- Passage provided -
After removal of mesosalpinx and adipose tissues covering the tubal serosa, the tissue was fixed in formalin, embedded in paraffin, and cut into 5 μm sections. The sections were then deparaffinized and rehydrated. After incubation in 3% H2O2 to block endogenous peroxidases, the sections were treated with heated antigen retrieval reagent containing EDTA (Servicebio Technology). The sections were incubated with protein-block serum-free reagent (Servicebio Technology) for 30 min to reduce non-specific binding and then incubated with a primary antibody for SK3 at 4 °C overnight, followed by incubation with a secondary antibody for 30 min at room temperature. Isotype control immunoglobulin (rabbit IgG) was used as a substitute for the primary antibody. Stained slides were photographed under a light microscope (Leica, Wetzlar, Germany) at 100× and 200× magnification.

- The data -
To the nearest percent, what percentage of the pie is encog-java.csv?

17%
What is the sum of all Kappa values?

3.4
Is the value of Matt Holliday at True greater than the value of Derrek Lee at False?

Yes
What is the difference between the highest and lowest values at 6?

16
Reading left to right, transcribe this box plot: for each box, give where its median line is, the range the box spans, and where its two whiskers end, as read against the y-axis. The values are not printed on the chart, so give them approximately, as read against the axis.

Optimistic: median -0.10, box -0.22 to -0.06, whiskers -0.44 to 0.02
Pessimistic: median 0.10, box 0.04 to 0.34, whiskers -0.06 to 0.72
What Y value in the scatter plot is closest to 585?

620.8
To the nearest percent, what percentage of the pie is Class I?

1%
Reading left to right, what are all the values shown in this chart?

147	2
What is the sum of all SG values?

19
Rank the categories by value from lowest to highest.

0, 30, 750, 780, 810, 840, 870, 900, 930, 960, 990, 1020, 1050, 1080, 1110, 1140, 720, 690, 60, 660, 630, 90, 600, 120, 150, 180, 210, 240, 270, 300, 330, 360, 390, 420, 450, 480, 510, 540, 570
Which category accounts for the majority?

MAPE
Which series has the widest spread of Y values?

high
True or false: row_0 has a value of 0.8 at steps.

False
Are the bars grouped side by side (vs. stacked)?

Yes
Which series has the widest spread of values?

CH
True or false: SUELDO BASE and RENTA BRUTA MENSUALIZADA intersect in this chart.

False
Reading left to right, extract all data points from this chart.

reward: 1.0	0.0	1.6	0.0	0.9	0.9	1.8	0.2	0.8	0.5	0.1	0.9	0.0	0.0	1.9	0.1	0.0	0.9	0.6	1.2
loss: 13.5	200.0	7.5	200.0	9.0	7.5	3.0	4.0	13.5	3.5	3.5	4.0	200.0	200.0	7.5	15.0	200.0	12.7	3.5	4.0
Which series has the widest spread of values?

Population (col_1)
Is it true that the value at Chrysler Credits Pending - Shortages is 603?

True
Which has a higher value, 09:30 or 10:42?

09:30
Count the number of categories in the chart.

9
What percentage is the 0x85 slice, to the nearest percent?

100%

- Complete the following -
a: Say whether each statement below agrees with the tissue-staining passage, answering yes or no and quoting the deciding words: (i) The tissue was cut into 5 μm sections. (ii) The primary antibody incubation took 30 min at room temperature. (iii) Mouse IgG served as the isotype control.
b: Rewrite the tissue-staining passage from "After removal of" to "and 200× magnification.", changing "light microscope" to "fluorescence microscope".
c: At what magnifications were the stained slides photographed in the tissue-staining passage?

- Task-by-task solutions -
a:
(i) Yes: "cut into 5 μm sections"
(ii) No: "incubated with a primary antibody for SK3 at 4 °C overnight"
(iii) No: "Isotype control immunoglobulin (rabbit IgG)"

b:
After removal of mesosalpinx and adipose tissues covering the tubal serosa, the tissue was fixed in formalin, embedded in paraffin, and cut into 5 μm sections. The sections were then deparaffinized and rehydrated. After incubation in 3% H2O2 to block endogenous peroxidases, the sections were treated with heated antigen retrieval reagent containing EDTA (Servicebio Technology). The sections were incubated with protein-block serum-free reagent (Servicebio Technology) for 30 min to reduce non-specific binding and then incubated with a primary antibody for SK3 at 4 °C overnight, followed by incubation with a secondary antibody for 30 min at room temperature. Isotype control immunoglobulin (rabbit IgG) was used as a substitute for the primary antibody. Stained slides were photographed under a fluorescence microscope (Leica, Wetzlar, Germany) at 100× and 200× magnification.

c: 100× and 200×